◆ DATASET ENTRIES ◆
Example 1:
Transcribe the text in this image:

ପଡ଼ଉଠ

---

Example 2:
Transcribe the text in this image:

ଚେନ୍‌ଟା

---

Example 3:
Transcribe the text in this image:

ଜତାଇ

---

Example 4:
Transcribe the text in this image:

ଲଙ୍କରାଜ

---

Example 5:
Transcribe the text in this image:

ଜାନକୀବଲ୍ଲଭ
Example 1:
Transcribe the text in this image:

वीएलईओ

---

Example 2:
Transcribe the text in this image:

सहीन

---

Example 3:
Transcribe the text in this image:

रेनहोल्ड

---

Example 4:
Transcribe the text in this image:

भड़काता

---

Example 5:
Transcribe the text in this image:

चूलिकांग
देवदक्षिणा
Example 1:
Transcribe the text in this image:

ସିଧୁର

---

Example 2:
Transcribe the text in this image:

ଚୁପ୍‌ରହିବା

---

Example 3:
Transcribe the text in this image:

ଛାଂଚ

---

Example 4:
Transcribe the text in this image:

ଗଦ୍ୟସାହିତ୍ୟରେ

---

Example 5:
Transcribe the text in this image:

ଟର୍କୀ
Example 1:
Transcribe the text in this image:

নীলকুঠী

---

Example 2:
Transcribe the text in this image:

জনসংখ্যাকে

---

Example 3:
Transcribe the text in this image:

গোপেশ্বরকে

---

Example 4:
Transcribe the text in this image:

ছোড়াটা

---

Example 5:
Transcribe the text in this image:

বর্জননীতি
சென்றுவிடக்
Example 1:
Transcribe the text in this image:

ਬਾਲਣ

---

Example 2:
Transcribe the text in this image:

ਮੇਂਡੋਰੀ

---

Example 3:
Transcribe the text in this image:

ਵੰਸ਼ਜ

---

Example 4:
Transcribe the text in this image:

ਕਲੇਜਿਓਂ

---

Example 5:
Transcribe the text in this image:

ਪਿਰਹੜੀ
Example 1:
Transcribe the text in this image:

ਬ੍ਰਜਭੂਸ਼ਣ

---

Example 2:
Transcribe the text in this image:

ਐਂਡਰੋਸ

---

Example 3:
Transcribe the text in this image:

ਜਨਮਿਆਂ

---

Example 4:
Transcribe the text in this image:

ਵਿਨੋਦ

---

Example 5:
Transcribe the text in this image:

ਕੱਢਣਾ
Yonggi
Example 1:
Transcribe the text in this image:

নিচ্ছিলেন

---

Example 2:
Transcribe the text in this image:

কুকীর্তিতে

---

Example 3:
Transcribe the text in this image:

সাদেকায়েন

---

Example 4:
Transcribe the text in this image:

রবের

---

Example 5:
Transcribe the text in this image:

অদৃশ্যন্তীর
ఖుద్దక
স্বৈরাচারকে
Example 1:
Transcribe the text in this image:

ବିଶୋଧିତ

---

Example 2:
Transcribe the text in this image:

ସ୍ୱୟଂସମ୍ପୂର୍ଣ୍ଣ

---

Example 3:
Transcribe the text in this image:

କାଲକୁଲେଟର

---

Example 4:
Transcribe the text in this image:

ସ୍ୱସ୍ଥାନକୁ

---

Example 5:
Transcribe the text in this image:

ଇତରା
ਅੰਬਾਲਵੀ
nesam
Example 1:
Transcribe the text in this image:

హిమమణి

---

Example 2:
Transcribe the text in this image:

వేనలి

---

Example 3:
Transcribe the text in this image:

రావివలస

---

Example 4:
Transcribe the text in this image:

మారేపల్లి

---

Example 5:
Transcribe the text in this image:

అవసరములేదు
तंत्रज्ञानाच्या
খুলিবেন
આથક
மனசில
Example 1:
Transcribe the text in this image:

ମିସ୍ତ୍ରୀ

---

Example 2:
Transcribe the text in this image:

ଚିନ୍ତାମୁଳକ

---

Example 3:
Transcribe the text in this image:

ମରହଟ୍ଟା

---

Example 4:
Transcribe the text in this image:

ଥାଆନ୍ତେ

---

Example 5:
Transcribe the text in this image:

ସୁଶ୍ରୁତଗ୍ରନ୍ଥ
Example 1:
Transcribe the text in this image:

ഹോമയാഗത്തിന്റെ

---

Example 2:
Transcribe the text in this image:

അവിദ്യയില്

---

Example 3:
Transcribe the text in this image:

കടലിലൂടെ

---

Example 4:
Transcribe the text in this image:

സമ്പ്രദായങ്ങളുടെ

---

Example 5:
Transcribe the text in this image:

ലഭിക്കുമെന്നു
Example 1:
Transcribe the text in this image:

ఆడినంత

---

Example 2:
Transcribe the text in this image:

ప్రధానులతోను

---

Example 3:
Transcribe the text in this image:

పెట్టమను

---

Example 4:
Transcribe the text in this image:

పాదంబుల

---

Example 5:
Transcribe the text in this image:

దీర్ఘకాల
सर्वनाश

◆ WORK TASK ◆
Starting with the first line, give back the whole listing exactly.

◆ WRITTEN RESPONSE ◆
Example 1:
Transcribe the text in this image:

ପଡ଼ଉଠ

---

Example 2:
Transcribe the text in this image:

ଚେନ୍‌ଟା

---

Example 3:
Transcribe the text in this image:

ଜତାଇ

---

Example 4:
Transcribe the text in this image:

ଲଙ୍କରାଜ

---

Example 5:
Transcribe the text in this image:

ଜାନକୀବଲ୍ଲଭ
Example 1:
Transcribe the text in this image:

वीएलईओ

---

Example 2:
Transcribe the text in this image:

सहीन

---

Example 3:
Transcribe the text in this image:

रेनहोल्ड

---

Example 4:
Transcribe the text in this image:

भड़काता

---

Example 5:
Transcribe the text in this image:

चूलिकांग
देवदक्षिणा
Example 1:
Transcribe the text in this image:

ସିଧୁର

---

Example 2:
Transcribe the text in this image:

ଚୁପ୍‌ରହିବା

---

Example 3:
Transcribe the text in this image:

ଛାଂଚ

---

Example 4:
Transcribe the text in this image:

ଗଦ୍ୟସାହିତ୍ୟରେ

---

Example 5:
Transcribe the text in this image:

ଟର୍କୀ
Example 1:
Transcribe the text in this image:

নীলকুঠী

---

Example 2:
Transcribe the text in this image:

জনসংখ্যাকে

---

Example 3:
Transcribe the text in this image:

গোপেশ্বরকে

---

Example 4:
Transcribe the text in this image:

ছোড়াটা

---

Example 5:
Transcribe the text in this image:

বর্জননীতি
சென்றுவிடக்
Example 1:
Transcribe the text in this image:

ਬਾਲਣ

---

Example 2:
Transcribe the text in this image:

ਮੇਂਡੋਰੀ

---

Example 3:
Transcribe the text in this image:

ਵੰਸ਼ਜ

---

Example 4:
Transcribe the text in this image:

ਕਲੇਜਿਓਂ

---

Example 5:
Transcribe the text in this image:

ਪਿਰਹੜੀ
Example 1:
Transcribe the text in this image:

ਬ੍ਰਜਭੂਸ਼ਣ

---

Example 2:
Transcribe the text in this image:

ਐਂਡਰੋਸ

---

Example 3:
Transcribe the text in this image:

ਜਨਮਿਆਂ

---

Example 4:
Transcribe the text in this image:

ਵਿਨੋਦ

---

Example 5:
Transcribe the text in this image:

ਕੱਢਣਾ
Yonggi
Example 1:
Transcribe the text in this image:

নিচ্ছিলেন

---

Example 2:
Transcribe the text in this image:

কুকীর্তিতে

---

Example 3:
Transcribe the text in this image:

সাদেকায়েন

---

Example 4:
Transcribe the text in this image:

রবের

---

Example 5:
Transcribe the text in this image:

অদৃশ্যন্তীর
ఖుద్దక
স্বৈরাচারকে
Example 1:
Transcribe the text in this image:

ବିଶୋଧିତ

---

Example 2:
Transcribe the text in this image:

ସ୍ୱୟଂସମ୍ପୂର୍ଣ୍ଣ

---

Example 3:
Transcribe the text in this image:

କାଲକୁଲେଟର

---

Example 4:
Transcribe the text in this image:

ସ୍ୱସ୍ଥାନକୁ

---

Example 5:
Transcribe the text in this image:

ଇତରା
ਅੰਬਾਲਵੀ
nesam
Example 1:
Transcribe the text in this image:

హిమమణి

---

Example 2:
Transcribe the text in this image:

వేనలి

---

Example 3:
Transcribe the text in this image:

రావివలస

---

Example 4:
Transcribe the text in this image:

మారేపల్లి

---

Example 5:
Transcribe the text in this image:

అవసరములేదు
तंत्रज्ञानाच्या
খুলিবেন
આથક
மனசில
Example 1:
Transcribe the text in this image:

ମିସ୍ତ୍ରୀ

---

Example 2:
Transcribe the text in this image:

ଚିନ୍ତାମୁଳକ

---

Example 3:
Transcribe the text in this image:

ମରହଟ୍ଟା

---

Example 4:
Transcribe the text in this image:

ଥାଆନ୍ତେ

---

Example 5:
Transcribe the text in this image:

ସୁଶ୍ରୁତଗ୍ରନ୍ଥ
Example 1:
Transcribe the text in this image:

ഹോമയാഗത്തിന്റെ

---

Example 2:
Transcribe the text in this image:

അവിദ്യയില്

---

Example 3:
Transcribe the text in this image:

കടലിലൂടെ

---

Example 4:
Transcribe the text in this image:

സമ്പ്രദായങ്ങളുടെ

---

Example 5:
Transcribe the text in this image:

ലഭിക്കുമെന്നു
Example 1:
Transcribe the text in this image:

ఆడినంత

---

Example 2:
Transcribe the text in this image:

ప్రధానులతోను

---

Example 3:
Transcribe the text in this image:

పెట్టమను

---

Example 4:
Transcribe the text in this image:

పాదంబుల

---

Example 5:
Transcribe the text in this image:

దీర్ఘకాల
सर्वनाश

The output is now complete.